My kids can go through bananas like crazy for weeks at a
time. I feel like I buy them and only a
few days later they are gone, until I buy the bunch that I suddenly find left
hanging unwanted, unloved and turning brown on the banana hanger. But those are the bananas that are actually
the ones that are loved the most because those precious little guys are the
ones that get turned into banana chocolate chip muffins. And my boys and my husband go crazy for banana
chocolate chip muffins!
A few weeks ago,
I got the idea to make banana chocolate chip cookies but we were in the “I can’t
keep bananas in my house for more than three days” phase with my kids and I was
forced to wait until those few lone bananas were left on the banana hanger to
get brown. When that finally happened, I
decided to experiment with the standard chocolate chip recipe that I use from
the back of the Nestle Chocolate Chip bag. Using the same rationale of substituting
applesauce for fat in a recipe, I decided that the bananas could be a
substitute for some of the butter in this recipe. I also decided to cut out a little of the
sugar because I knew the bananas would also add their own level of sweetness to
the recipe. The batter was a little stickier than my usual chocolate chip cookie recipe, but if you have a small scoop with a squeeze handle, it was easy to keep the size consistent and to get it on to the pan.
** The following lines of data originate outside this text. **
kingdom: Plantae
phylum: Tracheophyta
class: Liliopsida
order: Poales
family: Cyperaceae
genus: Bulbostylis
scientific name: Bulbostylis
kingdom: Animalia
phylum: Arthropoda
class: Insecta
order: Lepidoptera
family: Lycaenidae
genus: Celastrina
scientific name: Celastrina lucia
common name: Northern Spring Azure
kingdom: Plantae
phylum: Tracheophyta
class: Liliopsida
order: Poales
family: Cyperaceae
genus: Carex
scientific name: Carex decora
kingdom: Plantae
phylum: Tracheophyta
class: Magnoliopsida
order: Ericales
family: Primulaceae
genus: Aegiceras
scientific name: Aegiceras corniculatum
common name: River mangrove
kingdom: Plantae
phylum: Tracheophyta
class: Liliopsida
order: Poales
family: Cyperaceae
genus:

I use a small scoop for cookies because I like to make cookies that aren't the size of your head. That way, if I want to have something sweet, I don't have to feel guilty about eating a cookie. With that in mind, I was able to get 72 cookies. I would say the cookies were about an inch and a half to two inches in diameter. About the size of the break and bake mini cookies. Not that I have ever used them! :) (Funny side note, I always make cookies from scratch, but a few years ago for my son's birthday he asked if he could bring in chocolate chip cookies for his classroom. I said sure, then came down with a terrible cold, the last thing I wanted to do was bake a batch of cookies. So I ran to the store, bought the break and bakes, baked them up and took them into his school. Before I could tell him what I did, he starts telling everyone in his class what an awesome baker I am and how these will be the best cookies you have ever had. I didn't have the heart to tell him what I did. At one point one of his little classmates came up to me and said, "He's right! You are amazing! These are the best cookies I ever had!" The power of suggestion is an amazing thing!) Anyway, back to these cookies!!
The next area of
experimentation was the baking temperature and time. I turned the oven temperature down to 350
degrees from the 375 degrees that is normally used for my regular chocolate
chip cookie recipe. I don't know if that made a huge difference, I was just afraid of over-baking them. With the batter looking a little stickier I was afraid they might bake faster. As for the baking
time, I experimented with the first couple of trays and finally decided that 10
minutes was a good baking time. This was a surprise to me as I normally bake my cookies for less then the time recommended in most recipes and allow them to cool on the pan for about 5 minutes. They will continue to bake a little on the pan and I find this makes my cookies nice and chewy when they have completely cooled and not hard and crunchy. The
cookies were not hard, which is very important, because I hate over-baked
cookies! They did stick just a little to
the pan, so I needed to use some care in getting them off the cookie sheet, but
it wasn't that big of a deal.
The
consistency of these cookies was definitely more muffin-like than my normal
chocolate chip cookies which, as I said are usually a more chewy cookie. If you have had sugar-cake cookies (not just
sugar cookies, but sugar-cake, I
think it may be a PA Dutch thing) that was the consistency of these
cookies. But this is not a bad thing by any means!! They were very yummy and did not
last long at all. And while I may still experiment with the ratio of butter, eggs and bananas to play around with the consistency a little more to see if I can manage to make a chewier cookie, this recipe is
definitely a keeper!
Banana Chocolate Chip Cookies
2 1/4 cups flour
1 tsp baking soda
1 tsp salt
1/2 cup (1 stick) unsalted butter, softened
3/4 c brown sugar
1/2 c granulated sugar
2 bananas
1 tsp vanilla
2 eggs
12 oz bag semi-sweet chocolate chips
Preheat oven to 350 F
Combine dry ingredients in a bowl. Set aside.
In a mixing bowl, mix together butter and sugar until creamy. Add vanilla and bananas. Mix well. Add eggs. mix well. Slowly add flour mixture until incorporated. Stir in chips.
Drop by rounded scoops onto pan and bake for about 10 minutes. Edges should just barely be browned. Allow to cool on pan for about 5 minutes. Transfer to cooling rack and cool completely.
Used 2 cups flour, 1 cup while wheat, 1 cup white, added 1/2 teaspoon baking powder. Less cake like, almost there!